While my primary focus is always the trout creeks, fall brings better fishing opportunities just about everywhere. The lakes start to cool and the warmwater species (walleye, bass, perch, etc.) become more active. Salmon and steelhead season is upon us and will continue throughout the fall. In addition to all of the fishing, hunting season takes shape with ducks, geese, deer, bunnies, squirrels, bears, pheasants, grouse, turkey, and so on. Fall is also my favorite time to be in the mountains and do some hiking. Cooler temps, drier trails, and some leaf peeping makes for some great day hiking. Fall is truly and outdoorsman/woman’s dream season.
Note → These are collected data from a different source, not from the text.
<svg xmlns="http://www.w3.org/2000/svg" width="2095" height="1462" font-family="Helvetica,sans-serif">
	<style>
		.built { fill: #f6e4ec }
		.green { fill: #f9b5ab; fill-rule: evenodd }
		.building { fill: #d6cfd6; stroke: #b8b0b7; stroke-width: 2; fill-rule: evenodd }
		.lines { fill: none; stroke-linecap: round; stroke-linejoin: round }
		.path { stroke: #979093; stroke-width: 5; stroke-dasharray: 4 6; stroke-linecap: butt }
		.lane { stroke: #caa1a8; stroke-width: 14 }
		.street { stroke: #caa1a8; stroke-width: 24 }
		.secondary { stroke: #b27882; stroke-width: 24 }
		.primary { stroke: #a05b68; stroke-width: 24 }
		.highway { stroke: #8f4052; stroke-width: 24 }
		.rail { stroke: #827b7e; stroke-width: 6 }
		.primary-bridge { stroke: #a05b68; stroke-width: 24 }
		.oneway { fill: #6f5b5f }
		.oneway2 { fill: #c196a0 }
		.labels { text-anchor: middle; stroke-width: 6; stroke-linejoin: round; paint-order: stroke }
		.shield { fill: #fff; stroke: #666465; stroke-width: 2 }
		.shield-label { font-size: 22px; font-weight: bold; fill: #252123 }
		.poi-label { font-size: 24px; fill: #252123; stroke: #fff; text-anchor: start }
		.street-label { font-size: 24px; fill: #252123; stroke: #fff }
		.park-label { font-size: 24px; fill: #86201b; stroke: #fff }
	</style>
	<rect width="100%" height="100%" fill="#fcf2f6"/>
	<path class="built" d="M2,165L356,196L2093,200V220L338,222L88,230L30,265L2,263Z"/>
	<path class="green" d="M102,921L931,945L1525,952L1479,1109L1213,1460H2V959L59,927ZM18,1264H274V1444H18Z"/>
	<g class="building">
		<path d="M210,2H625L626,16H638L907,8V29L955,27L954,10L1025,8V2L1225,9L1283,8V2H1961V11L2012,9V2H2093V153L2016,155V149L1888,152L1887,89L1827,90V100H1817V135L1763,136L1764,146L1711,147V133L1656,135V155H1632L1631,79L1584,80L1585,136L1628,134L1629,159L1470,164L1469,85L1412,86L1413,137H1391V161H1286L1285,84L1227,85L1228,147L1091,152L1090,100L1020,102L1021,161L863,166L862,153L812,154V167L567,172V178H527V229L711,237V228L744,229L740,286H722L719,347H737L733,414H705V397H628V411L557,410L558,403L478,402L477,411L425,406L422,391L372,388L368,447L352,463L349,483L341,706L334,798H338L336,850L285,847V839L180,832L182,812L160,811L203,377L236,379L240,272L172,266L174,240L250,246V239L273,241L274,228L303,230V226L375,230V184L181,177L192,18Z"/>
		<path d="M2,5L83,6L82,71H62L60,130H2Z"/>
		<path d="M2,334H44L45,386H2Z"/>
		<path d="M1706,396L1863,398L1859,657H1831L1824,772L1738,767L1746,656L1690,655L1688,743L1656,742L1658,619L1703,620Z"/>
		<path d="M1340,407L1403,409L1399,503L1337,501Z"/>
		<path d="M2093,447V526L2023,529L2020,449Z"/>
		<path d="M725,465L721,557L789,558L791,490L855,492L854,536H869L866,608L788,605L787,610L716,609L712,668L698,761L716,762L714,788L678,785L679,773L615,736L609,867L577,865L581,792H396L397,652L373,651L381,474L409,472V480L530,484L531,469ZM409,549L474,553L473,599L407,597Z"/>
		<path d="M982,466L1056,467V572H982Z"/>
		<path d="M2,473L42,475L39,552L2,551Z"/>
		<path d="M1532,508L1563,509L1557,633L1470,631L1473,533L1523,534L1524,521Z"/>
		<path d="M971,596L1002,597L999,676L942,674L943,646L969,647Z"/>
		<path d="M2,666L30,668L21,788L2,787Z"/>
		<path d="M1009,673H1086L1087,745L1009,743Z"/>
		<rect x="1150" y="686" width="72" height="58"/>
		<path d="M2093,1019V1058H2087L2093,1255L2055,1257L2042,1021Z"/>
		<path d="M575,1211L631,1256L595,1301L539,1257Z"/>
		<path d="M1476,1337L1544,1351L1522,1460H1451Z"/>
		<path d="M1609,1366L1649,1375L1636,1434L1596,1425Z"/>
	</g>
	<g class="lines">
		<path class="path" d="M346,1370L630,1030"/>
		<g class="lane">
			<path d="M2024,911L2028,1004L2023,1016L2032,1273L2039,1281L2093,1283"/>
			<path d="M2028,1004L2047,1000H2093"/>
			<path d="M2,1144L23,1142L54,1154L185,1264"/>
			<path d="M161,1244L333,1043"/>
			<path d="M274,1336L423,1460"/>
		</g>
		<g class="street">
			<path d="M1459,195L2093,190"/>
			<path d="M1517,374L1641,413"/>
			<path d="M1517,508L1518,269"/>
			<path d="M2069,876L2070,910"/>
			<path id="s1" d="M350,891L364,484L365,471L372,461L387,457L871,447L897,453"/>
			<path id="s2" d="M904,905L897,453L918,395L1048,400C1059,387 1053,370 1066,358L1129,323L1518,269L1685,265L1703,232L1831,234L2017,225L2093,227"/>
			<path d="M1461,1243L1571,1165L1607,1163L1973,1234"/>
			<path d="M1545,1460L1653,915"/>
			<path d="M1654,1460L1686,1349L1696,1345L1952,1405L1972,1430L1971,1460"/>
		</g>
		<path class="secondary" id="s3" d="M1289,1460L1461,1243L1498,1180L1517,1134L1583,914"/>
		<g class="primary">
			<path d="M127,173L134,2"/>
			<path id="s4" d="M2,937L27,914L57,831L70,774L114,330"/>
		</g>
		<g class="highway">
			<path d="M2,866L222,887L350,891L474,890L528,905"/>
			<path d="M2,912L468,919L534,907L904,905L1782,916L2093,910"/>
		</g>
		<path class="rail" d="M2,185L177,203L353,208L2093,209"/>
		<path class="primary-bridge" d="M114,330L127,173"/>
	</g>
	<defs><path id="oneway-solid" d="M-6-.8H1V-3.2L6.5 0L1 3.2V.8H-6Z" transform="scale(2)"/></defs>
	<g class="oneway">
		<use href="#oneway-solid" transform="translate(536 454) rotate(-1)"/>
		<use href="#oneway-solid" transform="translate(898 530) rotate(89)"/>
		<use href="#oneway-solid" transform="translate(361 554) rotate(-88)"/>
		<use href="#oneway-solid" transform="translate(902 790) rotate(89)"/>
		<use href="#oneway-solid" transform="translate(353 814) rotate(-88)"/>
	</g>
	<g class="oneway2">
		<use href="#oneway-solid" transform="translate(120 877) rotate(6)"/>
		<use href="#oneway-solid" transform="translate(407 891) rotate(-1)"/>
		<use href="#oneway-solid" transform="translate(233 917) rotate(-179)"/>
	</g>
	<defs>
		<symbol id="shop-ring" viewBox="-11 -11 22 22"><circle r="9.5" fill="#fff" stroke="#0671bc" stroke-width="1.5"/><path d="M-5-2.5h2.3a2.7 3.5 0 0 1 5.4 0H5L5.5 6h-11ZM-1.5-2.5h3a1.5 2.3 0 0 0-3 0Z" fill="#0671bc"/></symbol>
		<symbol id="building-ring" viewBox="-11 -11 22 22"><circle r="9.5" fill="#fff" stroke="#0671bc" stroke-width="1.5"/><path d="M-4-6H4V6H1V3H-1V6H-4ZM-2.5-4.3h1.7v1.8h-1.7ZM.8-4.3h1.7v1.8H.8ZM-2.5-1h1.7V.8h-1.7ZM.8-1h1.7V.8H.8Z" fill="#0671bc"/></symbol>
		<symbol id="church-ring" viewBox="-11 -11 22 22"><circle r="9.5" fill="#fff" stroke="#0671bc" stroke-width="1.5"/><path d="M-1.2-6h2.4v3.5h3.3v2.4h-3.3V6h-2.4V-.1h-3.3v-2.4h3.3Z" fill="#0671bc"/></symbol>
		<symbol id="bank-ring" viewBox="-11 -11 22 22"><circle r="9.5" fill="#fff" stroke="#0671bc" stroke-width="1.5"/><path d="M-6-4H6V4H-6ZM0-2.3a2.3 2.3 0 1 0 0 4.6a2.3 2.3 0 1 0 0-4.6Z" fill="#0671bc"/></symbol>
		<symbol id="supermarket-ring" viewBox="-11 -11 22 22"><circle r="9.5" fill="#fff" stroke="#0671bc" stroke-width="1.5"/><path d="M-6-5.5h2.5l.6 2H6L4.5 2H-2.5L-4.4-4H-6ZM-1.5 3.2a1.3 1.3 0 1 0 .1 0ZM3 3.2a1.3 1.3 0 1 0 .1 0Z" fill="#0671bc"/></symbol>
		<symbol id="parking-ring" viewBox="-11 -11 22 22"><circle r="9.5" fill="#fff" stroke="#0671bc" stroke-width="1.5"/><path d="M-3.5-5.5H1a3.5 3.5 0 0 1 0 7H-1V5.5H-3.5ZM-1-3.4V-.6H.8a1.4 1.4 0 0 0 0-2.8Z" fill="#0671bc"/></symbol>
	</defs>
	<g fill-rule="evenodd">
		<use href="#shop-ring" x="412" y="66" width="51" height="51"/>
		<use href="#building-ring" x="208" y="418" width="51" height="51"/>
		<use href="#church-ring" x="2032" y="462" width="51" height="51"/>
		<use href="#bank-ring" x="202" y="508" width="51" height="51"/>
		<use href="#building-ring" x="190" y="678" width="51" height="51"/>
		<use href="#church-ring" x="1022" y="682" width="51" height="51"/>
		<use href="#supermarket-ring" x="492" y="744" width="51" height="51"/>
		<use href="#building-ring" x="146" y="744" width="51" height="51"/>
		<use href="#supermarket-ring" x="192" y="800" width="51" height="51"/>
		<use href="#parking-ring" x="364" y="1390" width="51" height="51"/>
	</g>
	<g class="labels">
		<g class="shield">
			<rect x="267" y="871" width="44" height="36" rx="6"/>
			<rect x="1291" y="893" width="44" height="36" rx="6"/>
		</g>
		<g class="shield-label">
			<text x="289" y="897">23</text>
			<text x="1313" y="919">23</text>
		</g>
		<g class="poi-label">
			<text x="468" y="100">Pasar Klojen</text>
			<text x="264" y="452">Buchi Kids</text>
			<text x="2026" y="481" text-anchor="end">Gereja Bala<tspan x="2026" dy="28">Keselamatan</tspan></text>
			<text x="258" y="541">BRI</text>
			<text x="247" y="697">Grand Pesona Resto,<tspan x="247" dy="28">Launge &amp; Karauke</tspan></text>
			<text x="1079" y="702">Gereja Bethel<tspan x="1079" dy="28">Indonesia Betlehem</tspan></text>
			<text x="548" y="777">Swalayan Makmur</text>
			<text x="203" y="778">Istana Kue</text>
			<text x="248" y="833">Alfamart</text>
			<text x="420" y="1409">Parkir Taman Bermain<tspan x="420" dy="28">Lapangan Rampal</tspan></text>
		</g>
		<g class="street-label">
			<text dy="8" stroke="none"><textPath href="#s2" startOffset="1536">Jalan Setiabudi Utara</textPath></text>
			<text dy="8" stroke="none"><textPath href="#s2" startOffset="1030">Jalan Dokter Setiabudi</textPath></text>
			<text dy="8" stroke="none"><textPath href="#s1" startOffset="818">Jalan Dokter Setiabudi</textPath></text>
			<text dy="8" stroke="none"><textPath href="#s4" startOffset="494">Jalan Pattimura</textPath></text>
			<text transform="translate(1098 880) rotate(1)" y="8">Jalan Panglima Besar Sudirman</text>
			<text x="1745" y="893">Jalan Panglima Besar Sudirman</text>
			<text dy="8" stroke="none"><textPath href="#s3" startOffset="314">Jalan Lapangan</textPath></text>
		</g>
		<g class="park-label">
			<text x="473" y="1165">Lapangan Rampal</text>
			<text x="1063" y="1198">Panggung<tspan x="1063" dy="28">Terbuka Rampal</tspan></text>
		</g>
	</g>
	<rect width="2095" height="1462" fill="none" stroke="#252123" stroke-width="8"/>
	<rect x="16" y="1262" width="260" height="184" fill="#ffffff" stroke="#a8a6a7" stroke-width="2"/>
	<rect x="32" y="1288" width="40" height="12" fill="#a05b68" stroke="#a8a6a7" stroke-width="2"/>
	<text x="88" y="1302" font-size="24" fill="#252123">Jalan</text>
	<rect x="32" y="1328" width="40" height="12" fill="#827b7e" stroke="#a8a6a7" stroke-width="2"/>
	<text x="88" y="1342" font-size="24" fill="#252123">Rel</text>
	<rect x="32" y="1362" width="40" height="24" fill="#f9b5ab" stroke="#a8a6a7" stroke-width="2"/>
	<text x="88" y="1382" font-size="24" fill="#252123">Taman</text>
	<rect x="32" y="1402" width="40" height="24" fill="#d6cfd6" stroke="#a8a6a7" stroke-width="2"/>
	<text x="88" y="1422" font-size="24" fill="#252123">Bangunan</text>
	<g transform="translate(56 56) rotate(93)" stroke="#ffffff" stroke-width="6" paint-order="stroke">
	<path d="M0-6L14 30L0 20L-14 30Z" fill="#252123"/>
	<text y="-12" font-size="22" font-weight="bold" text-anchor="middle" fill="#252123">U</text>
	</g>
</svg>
Then, there’s fall baseball and playoff baseball (go Yankees!). Then there’s football season. It feels good to be a Bills fan right now, though I’m being cautious about getting too excited. The only problem with fall is trying to get all the fun into such a short 3-month period of time! Actually, my one other problem with fall is all the pumpkin spice garbage out there… I don’t want pumpkin coffee, or donuts, or candles, and especially beer. Coffee should taste like coffee and beer should taste like beer. The only acceptable version of pumpkin beer I’ll take is when it’s layered with Guinness (if you haven’t tried it, I encourage it), though then you’re messing with a perfectly good Guinness. Aside from that, pumpkin pie is acceptable as well and that’s about it. I digress…
Fall is almost here, and if you’re not getting ready for the fishing/hunting/outdoor season head, you should be. My calendar is filling up, but I have plenty of options to fit folks in for trips, classes, and lessons. Feel free to reach out! If you’re new to fly fishing, fall is a great time to learn and get started. I look forward to seeing everyone on the water and outdoors this fall! As always, I appreciate your time, and thanks for reading!